UABDivulga - Barcelona recerca i innovació

Despite huge experimental efforts we don’t know what constitutes the dark matter in the Universe. An interesting candidate for dark matter is provided by black holes formed in the early Universe from large quantum fluctuations. The possibility for the existence of these primordial black holes was suggested by Stephen Hawking in 1970, and in 1974 he  showed that black holes lose mass by emitting particles. The Hawking evaporation process implies that very light primordial black holes would have disappeared by today. Yet, the evaporation of such light primordial black holes soon after their formation in the early Universe can have generated dark matter or the evaporation may have stopped around the Planck scale leaving stable relics that could constitute the dark matter.

The abundance of primordial black holes is constrained by various astrophysical observations. Across a broad range of primordial black hole masses, the possibility that they constitute all dark matter is excluded by searches of events where the target star looks brighter than usual as a black hole passes between us and the star magnifying its brightness through gravitational lensing.

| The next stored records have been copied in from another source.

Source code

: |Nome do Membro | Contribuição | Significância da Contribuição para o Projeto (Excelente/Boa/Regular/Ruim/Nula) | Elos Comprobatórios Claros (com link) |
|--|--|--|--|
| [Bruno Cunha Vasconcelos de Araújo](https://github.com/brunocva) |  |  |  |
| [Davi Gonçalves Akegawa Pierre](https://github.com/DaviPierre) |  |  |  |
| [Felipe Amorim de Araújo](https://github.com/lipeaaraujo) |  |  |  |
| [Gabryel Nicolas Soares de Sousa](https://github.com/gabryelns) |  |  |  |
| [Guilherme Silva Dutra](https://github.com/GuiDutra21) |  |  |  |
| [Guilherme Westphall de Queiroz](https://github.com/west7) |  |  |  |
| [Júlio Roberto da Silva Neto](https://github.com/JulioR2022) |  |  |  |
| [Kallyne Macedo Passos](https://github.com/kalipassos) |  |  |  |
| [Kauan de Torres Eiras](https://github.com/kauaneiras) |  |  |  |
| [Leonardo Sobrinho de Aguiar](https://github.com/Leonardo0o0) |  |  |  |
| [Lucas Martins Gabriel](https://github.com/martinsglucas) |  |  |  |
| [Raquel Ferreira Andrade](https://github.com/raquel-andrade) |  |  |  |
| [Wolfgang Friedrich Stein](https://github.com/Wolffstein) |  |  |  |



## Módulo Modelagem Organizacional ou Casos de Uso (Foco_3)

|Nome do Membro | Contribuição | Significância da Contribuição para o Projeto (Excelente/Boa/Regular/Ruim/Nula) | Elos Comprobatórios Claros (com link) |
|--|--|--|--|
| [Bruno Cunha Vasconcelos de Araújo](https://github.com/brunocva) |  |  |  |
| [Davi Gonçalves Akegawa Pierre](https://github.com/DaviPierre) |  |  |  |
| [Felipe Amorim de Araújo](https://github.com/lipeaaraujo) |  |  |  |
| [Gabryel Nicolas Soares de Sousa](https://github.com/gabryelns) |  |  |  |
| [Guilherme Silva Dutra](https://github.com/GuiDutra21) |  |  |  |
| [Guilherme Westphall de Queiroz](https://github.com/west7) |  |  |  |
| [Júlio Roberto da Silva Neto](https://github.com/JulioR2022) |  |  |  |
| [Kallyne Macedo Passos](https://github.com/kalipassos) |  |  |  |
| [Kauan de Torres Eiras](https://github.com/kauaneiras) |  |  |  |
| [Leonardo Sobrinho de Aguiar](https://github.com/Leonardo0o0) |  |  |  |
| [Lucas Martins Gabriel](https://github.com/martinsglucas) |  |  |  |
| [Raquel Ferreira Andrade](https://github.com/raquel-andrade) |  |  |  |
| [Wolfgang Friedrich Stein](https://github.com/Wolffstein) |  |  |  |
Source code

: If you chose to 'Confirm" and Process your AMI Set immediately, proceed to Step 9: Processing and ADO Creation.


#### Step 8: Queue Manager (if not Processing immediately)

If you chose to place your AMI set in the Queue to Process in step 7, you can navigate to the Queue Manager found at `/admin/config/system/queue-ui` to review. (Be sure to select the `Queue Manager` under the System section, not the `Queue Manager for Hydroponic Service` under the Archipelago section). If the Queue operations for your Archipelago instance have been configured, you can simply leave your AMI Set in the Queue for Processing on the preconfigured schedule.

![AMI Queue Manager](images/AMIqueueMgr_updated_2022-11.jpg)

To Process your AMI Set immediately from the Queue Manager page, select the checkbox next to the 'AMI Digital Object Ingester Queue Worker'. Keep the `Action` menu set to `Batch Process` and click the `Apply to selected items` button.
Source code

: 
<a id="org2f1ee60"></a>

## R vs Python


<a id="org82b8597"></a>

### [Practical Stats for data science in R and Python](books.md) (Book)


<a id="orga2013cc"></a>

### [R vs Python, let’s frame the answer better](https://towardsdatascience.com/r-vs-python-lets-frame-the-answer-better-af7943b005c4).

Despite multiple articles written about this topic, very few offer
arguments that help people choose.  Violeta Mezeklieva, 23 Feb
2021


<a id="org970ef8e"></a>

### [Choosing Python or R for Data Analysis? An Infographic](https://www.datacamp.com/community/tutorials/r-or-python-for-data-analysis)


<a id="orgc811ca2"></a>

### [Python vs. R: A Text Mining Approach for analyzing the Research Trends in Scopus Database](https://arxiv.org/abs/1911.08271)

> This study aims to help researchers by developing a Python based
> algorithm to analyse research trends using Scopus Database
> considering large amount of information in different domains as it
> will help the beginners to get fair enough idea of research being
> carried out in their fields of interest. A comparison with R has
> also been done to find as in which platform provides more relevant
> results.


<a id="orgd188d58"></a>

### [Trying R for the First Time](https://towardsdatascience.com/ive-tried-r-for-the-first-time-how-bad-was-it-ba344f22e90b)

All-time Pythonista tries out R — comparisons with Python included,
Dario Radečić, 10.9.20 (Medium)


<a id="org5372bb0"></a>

Another constraint arises from Hawking evaporation: The abundance of primordial black holes lighter than asteroids is constrained by searches of electromagnetic signals that we would expect to see from their evaporation. 

The abundance of asteroid mass primordial black holes still remains unconstrained. Moreover, there are no constraints on the existence of very light primordial black holes that evaporated right after their formation. Testing the scenario where dark matter consists of asteroid mass primordial black holes or evaporation products of very light primordial black holes is challenging. The most promising way is through the cosmological signatures related to the formation of primordial black holes. 

The formation of primordial black holes is accompanied by a gravitational wave background that has a particular spectrum. While the gravitational wave signals seen thus far by the LIGO-Virgo detectors are short duration transient signals from mergers of black holes or neutron stars, these experiments can also probe the gravitational wave background. 

Researcher Ville Vaskonen together with his colleagues at the Institut de Física d'Altes Energies and King’s College London recently performed a search of gravitational wave signatures of primordial black hole formation in the LIGO-Virgo data. The search showed no evidence for such signatures and resulted in new constraints on the amplitude of quantum fluctuations in the early Universe. In addition, the analysis showed that in near future the LIGO-Virgo detectors and the next generation gravitational wave detector called Einstein Telescope will be able to probe the formation of light primordial black holes, thus testing the scenario where they, or their evaporation products, constitute the dark matter in the Universe.